-------- SOURCE RECORDS --------

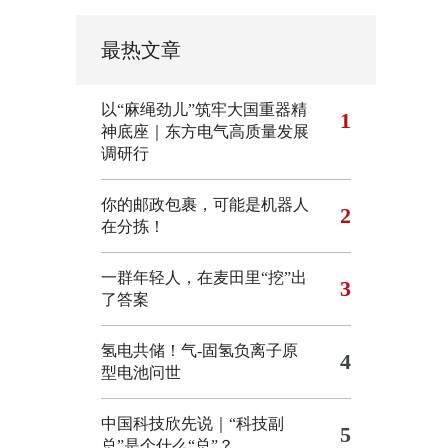
最热文章
以“麻绳劲儿”筑牢大国重器精
1
神底座｜东方电气高质量发展
调研行
你的邮政包裹，可能是机器人
2
在分拣！
一群年轻人，在麦田里“挖”出
3
了答案
氢电共储！气-固氢负离子原
4
型电池问世
中国科技欣先说｜“科技副
5
总”是个什么“总”？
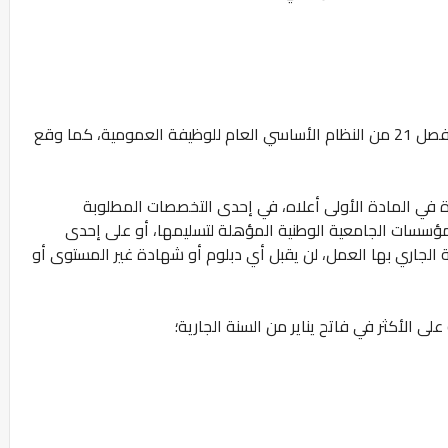
- المتوفرين على الشروط المنصوص عليها في الفصل 21 من النظام الأساسي العام للوظيفة العمومية، كما وقع
ة في المادة الأولى أعلاه، في إحدى التخصصات المطلوبة
ؤسسات الجامعية الوطنية المؤهلة لتسليمها، أو على إحدى
ة الجاري بها العمل، لن يقبل أي دبلوم أو شهادة غير المستوى أو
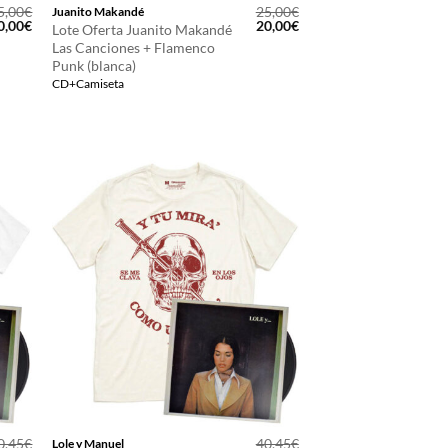
5,00
€
25,00
€
Juanito Makandé
l
El
El
El
0,00
€
20,00
€
Lote Oferta Juanito Makandé
recio
precio
precio
precio
Las Canciones + Flamenco
riginal
actual
original
actual
Punk (blanca)
ra:
es:
era:
es:
5,00€.
30,00€.
25,00€.
20,00€.
CD+Camiseta
0,45
€
40,45
€
Lole y Manuel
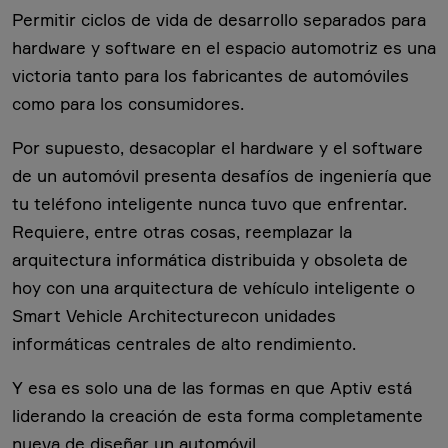
Permitir ciclos de vida de desarrollo separados para
hardware y software en el espacio automotriz es una
victoria tanto para los fabricantes de automóviles
como para los consumidores.
Por supuesto, desacoplar el hardware y el software
de un automóvil presenta desafíos de ingeniería que
tu teléfono inteligente nunca tuvo que enfrentar.
Requiere, entre otras cosas, reemplazar la
arquitectura informática distribuida y obsoleta de
hoy con una arquitectura de vehículo inteligente o
Smart Vehicle Architecturecon unidades
informáticas centrales de alto rendimiento.
Y esa es solo una de las formas en que Aptiv está
liderando la creación de esta forma completamente
nueva de diseñar un automóvil.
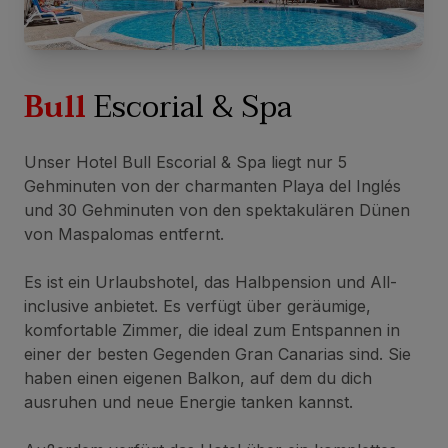
Bull
Escorial & Spa
Unser Hotel Bull Escorial & Spa liegt nur 5
Gehminuten von der charmanten Playa del Inglés
und 30 Gehminuten von den spektakulären Dünen
von Maspalomas entfernt.
Es ist ein Urlaubshotel, das Halbpension und All-
inclusive anbietet. Es verfügt über geräumige,
komfortable Zimmer, die ideal zum Entspannen in
einer der besten Gegenden Gran Canarias sind. Sie
haben einen eigenen Balkon, auf dem du dich
ausruhen und neue Energie tanken kannst.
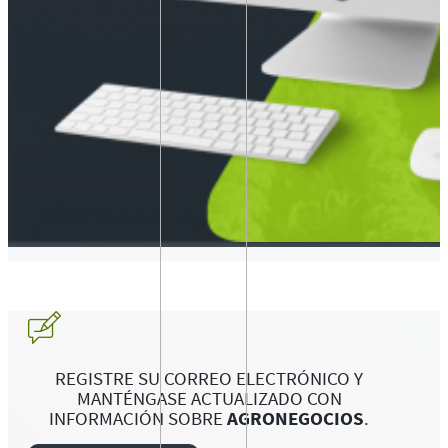
REGISTRE SU CORREO ELECTRÓNICO Y
MANTÉNGASE ACTUALIZADO CON
INFORMACIÓN SOBRE
AGRONEGOCIOS
.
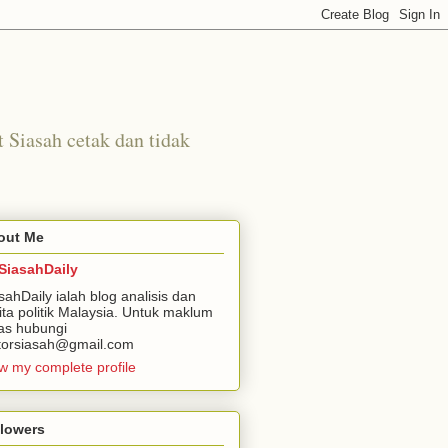
t Siasah cetak dan tidak
out Me
SiasahDaily
sahDaily ialah blog analisis dan
ita politik Malaysia. Untuk maklum
as hubungi
torsiasah@gmail.com
w my complete profile
llowers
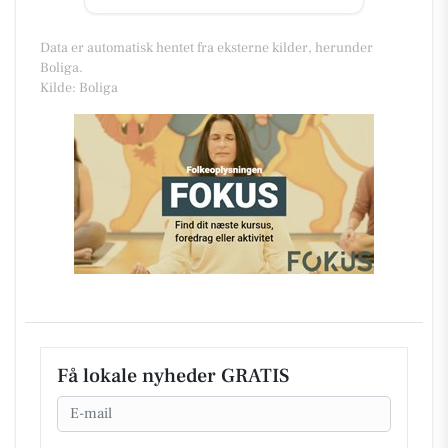
Data er automatisk hentet fra eksterne kilder, herunder
Boliga.
Kilde: Boliga
Få lokale nyheder GRATIS
Email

--------

### EXERCISE AIM
Among the lines of the data, identify those with the word "software". Copy each of them.

### SOLUTION TO THIS PROBLEM
hardware y software en el espacio automotriz es una
Por supuesto, desacoplar el hardware y el software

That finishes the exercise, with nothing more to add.